I don't know what it is but these two videos made dual spaces and tensor spaces click for me for the first time after a long struggle. I am almost emotional, thank you.

thank you for this great lecture. It's hard to find short/clean intro to tensor product from purely a math view point rather than involving physics and mechanical engineering.

Thanks! I'm glad you liked it. I'm thinking about producing more multilinear algebra materials...

Thank you, I've been looking all over the place for this stuff. Wikipedia, IRC, google, etc. This is clear and to the point.

Excellent! This truly conveys the core idea of the tensor product.

Thank you so much for these videos! They're really helping me through my multilinear algebra course.

Thank you. I wasn't quite able to put the pieces together about tensor products from Wikipedia alone. This video gives me the foothold I need to continue. I hope you make more videos like this. I really like your concise, methodical style. Thanks again.

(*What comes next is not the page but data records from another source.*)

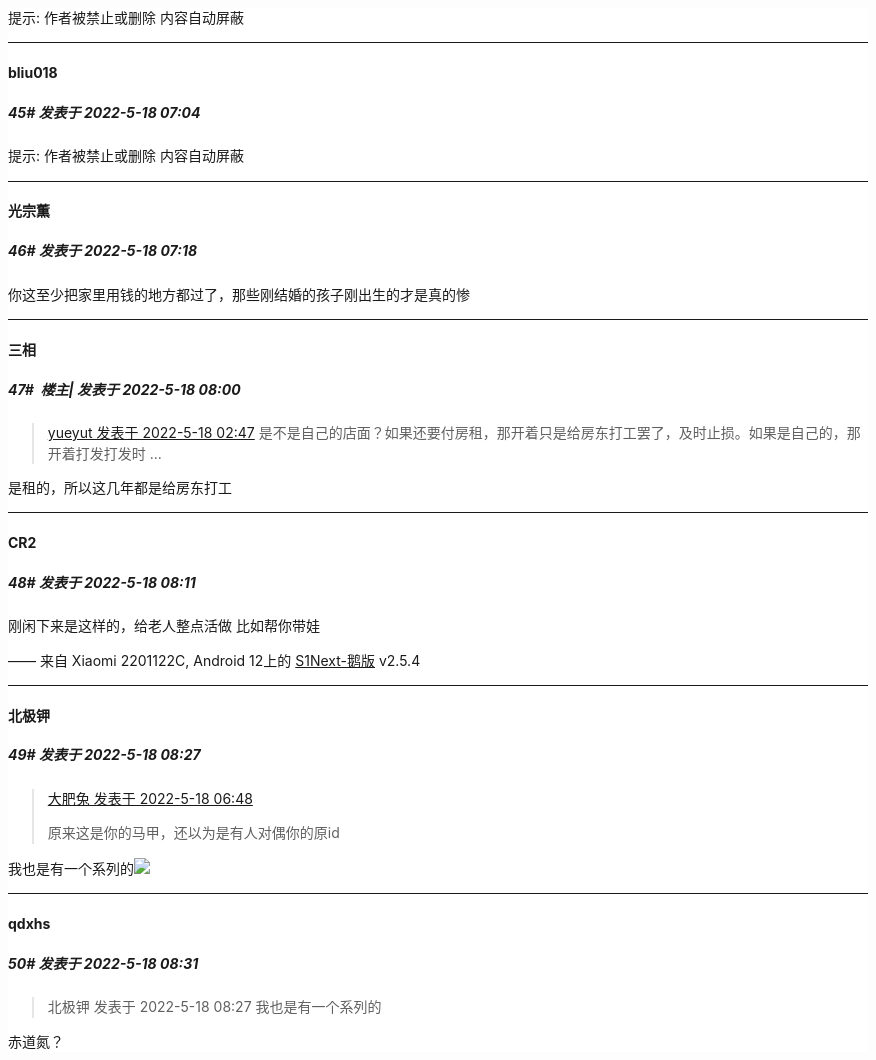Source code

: 提示: 作者被禁止或删除 内容自动屏蔽

*****

####  bliu018  
##### 45#       发表于 2022-5-18 07:04

提示: 作者被禁止或删除 内容自动屏蔽

*****

####  光宗薫  
##### 46#       发表于 2022-5-18 07:18

你这至少把家里用钱的地方都过了，那些刚结婚的孩子刚出生的才是真的惨

*****

####  三相  
##### 47#         楼主| 发表于 2022-5-18 08:00

<blockquote><a href="httphttps://bbs.saraba1st.com/2b/forum.php?mod=redirect&amp;goto=findpost&amp;pid=55888774&amp;ptid=2070000" target="_blank">yueyut 发表于 2022-5-18 02:47</a>
是不是自己的店面？如果还要付房租，那开着只是给房东打工罢了，及时止损。如果是自己的，那开着打发打发时 ...</blockquote>
是租的，所以这几年都是给房东打工

*****

####  CR2  
##### 48#       发表于 2022-5-18 08:11

刚闲下来是这样的，给老人整点活做
比如帮你带娃

—— 来自 Xiaomi 2201122C, Android 12上的 [S1Next-鹅版](https://github.com/ykrank/S1-Next/releases) v2.5.4

*****

####  北极钾  
##### 49#       发表于 2022-5-18 08:27

<blockquote><a href="httphttps://bbs.saraba1st.com/2b/forum.php?mod=redirect&amp;goto=findpost&amp;pid=55889101&amp;ptid=2070000" target="_blank">大肥兔 发表于 2022-5-18 06:48</a>

原来这是你的马甲，还以为是有人对偶你的原id</blockquote>
我也是有一个系列的<img src="https://static.saraba1st.com/image/smiley/face2017/046.png" referrerpolicy="no-referrer">

*****

####  qdxhs  
##### 50#       发表于 2022-5-18 08:31

<blockquote>北极钾 发表于 2022-5-18 08:27
我也是有一个系列的</blockquote>
赤道氮？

This was awesome! It explained tensor products so much better than... pretty much any other source I could find out there.

I'm glad you like them!

Yes, as long as you are only talking about V circle-plus W and V times W. If you were to take a product or sum over an infinite indexing set (e.g., if I had a vector space for each natural numbers, and I circle-plused them all together), then these are very different.

Great lecture ! Thank you

I finally got it 😍 Thanks

A very good set of slides. You've explained the motivation behind tensor products very well and I now finally understand what they are about. Just one thing to mention: you seem to switch to the next slide whilst you are still talking about the contents of the previous slide. It would be much easier for the viewer to follow if you were to only transition to the next slide/block of text when you have finished talking about the current slide/block of text

Thanks. That was helpful.

Thank you for the video. Can you suggest a link to show us an example of this. Also we took the "U" and 'V" as vectors (or tensors of rank one). I was looking forward to learn about rank 2 tensors. Any help on this will be greatly appreciated. Thank you once again.

Great vid, thanks!

👏👏👏

hey jim, why dont you put it in the MV class!!!! it wud be very good!!! awesome Video btw!!!!!

very good job. Thank you

For the last questions, are components of u tensor v linear maps from u to v?

Great video!! can you please do a video on Kronecker product, thanks in advance :p

Wow, I just finally got the idea behind tensor products. Thanks a lot! To the 'final puzzle', the only reason I could think of is that you could interpret Hom(U,V) as the ring of all dim(U) x dim(V) matrices, which naturally has dimension dim(U)*dim(V) but that only works for finite dimensional vector spaces. Is there a 'prettier' answer to that question?

Then how do you relate the tensor product of U and V to the ring of all dim(U) x dim(V) matrices?

Little Correction: Around the minute 5:16 you said any element of the tensor product of R^2 with itself is a sum of the four vectors mentioned, but rather than a sum, it should be a linear combination.

Nice!

Thank you so much! I have a modules test tomorrow.

Thanks!

Can you please give me the PowerPoint file ? How you do that is so beautiful video? You can guide yourself not it? Thank you very much

So what was the difference between bilinearity and linearity in those examples

i think this brings it on point but a bit hard for newbees, try to introduce the idea of bilinearity and tensors first before you go into tensorprodukts and also please work on your audio qualety. But never the less your content is very good keep it up ;)

I don't really understand a lot about category theory, but dim(U x V) = dim Hom (U,V) sounds like the yoneda lemma to me

🌻thank you

Thank you

Nice

Tell me five vectors and five scalars which are not tensor

Is it fair to say that the tensor product is just each part of the vector u being multiplied by both all of the parts of the vector v? For example lets say the vector u = , and v is . Then u tensor v would equal = ?

Around 15 seconds in the video, why not be able to give an actual definition? Because it's a short video, or...?

This is too abstract for me. I was hoping for a simpler explanation. For example, if you have two vectors V1 and V2, do they have a tensor product and what form would it take?

I mostly enjoyed the video, but you lost me at 1:32. I did not follow the "subsume" idea.

horrible clipping on audio, dude, turn down your input gain

Poor explanation but nonetheless sufficient for my purposes.

explaining the abstract properties of a tensor product doesnt actually explain what a tensor product is. this video is a kin to give an example of a concept rather than defining clearly what the concept is. this video could easily start with a basic understanding of what tensor products are with the tensor product between basis vectors e1 and e2 by actually going through the calculations.